When you have eaten and are satisfied, praise the LORD your God for the good land he has given you. {11} Be careful that you do not forget the LORD your God, failing to observe his commands, his laws and his decrees that I am giving you this day.

And Deuteronomy 8.17:

You may say to yourself, "My power and the strength of my hands have produced this wealth for me."

The Psalmist knew this could happen to the man who was blessed by God. Then he would not 'scatter abroad his gifts to the poor' (verse 9 of Psalm 112). Nor would his right actions (his righteousness), therefore, last for ever. He would not be 'lifted high in honour.' He would be like Dodi Fayed and Princess Diana. For all their wealth, how sad to be remembered in history for dying in the process of having a 'four month ill judged affair' (as one of the late Princess's friends said on the Radio yesterday morning). How much better to be remembered as that Christian business man from Birmingham, Bob Edmiston, who was reported in the papers this week as planning to give £100 million to Christian work. Thirdly, THE WICKED (verse 10) Look at verse 10:

The wicked man will see and be vexed, he will gnash his teeth and waste away; the longings of the wicked will come to nothing.

That is the other side of the coin to the blessing that comes to the man who fears the Lord and finds great delight in his commands. Social science, as I have said, is suggesting that it is true in this life - to a degree and on average - that people who do not fear the Lord fare worse than those who do. But what the bible teaches, and social science does not teach, is that this is certainly true for all eternity - even for the wicked who have a good life for all their time on earth. Hebrews 9:27:

man is destined to die once, and after that to face judgment.

And the bible teaches that there is a heaven as well as a hell - so all those of God's people who on this earth have a life-time of suffering can look forward to a wonderful eternal future. That is why Paul can say, 2 Corinthians 4.17:

our light and momentary troubles are achieving for us an eternal glory that far outweighs them all.

I must conclude. The choice is clear. There are two ways. One is the way of blessing - for the man who fears the Lord.
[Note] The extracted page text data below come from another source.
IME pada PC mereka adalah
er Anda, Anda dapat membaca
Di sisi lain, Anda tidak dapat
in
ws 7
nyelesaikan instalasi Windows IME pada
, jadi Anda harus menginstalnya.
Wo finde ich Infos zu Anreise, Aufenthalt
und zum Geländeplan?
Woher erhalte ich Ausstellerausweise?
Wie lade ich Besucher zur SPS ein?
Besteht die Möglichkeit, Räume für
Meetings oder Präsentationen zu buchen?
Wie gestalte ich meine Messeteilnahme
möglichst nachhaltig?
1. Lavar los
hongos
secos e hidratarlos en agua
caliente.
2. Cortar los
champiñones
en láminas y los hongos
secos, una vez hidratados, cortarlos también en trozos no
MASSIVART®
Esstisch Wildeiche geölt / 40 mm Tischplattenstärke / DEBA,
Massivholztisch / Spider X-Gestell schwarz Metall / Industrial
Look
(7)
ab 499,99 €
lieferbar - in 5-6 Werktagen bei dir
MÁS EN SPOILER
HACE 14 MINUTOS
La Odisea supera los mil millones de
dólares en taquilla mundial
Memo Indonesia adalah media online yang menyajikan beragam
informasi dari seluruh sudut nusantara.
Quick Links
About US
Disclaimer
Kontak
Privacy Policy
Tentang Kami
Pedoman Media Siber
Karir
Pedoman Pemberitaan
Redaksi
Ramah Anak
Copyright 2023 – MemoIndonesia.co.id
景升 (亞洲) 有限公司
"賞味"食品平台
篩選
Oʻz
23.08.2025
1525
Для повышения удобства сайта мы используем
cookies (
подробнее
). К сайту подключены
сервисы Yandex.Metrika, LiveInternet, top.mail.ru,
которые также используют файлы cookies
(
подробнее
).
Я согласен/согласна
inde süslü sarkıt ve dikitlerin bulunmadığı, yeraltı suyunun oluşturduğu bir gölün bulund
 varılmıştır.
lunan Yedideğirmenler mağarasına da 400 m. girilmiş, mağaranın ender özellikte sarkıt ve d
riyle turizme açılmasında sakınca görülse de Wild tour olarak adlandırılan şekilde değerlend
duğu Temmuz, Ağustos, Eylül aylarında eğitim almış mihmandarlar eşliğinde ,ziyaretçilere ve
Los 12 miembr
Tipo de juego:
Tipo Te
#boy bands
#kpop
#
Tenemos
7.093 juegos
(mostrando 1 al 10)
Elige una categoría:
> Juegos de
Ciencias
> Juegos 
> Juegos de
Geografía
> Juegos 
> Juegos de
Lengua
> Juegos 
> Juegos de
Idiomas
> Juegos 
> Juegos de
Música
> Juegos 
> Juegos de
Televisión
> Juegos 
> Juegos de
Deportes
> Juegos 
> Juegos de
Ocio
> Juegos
And the other is the way of the wicked man. Which way are you going? As the New Testament makes so clear, the way to fear the Lord is to follow and trust in Jesus Christ. How do you do that? You admit that you have been ignoring God and not praising him and in consequence you have been selfish, and perhaps dishonest. You admit that you have no security because you are trusting only in yourself. You admit that you can fear 'bad news' and your heart is not 'steadfast'. You then believe and trust that Christ died for you - for all of those things - on the cross. He bore your guilt. And you commit your self to him for life and eternity and receive his Holy Spirit into your life, who makes Jesus real to you day by day. Who needs to do that now?.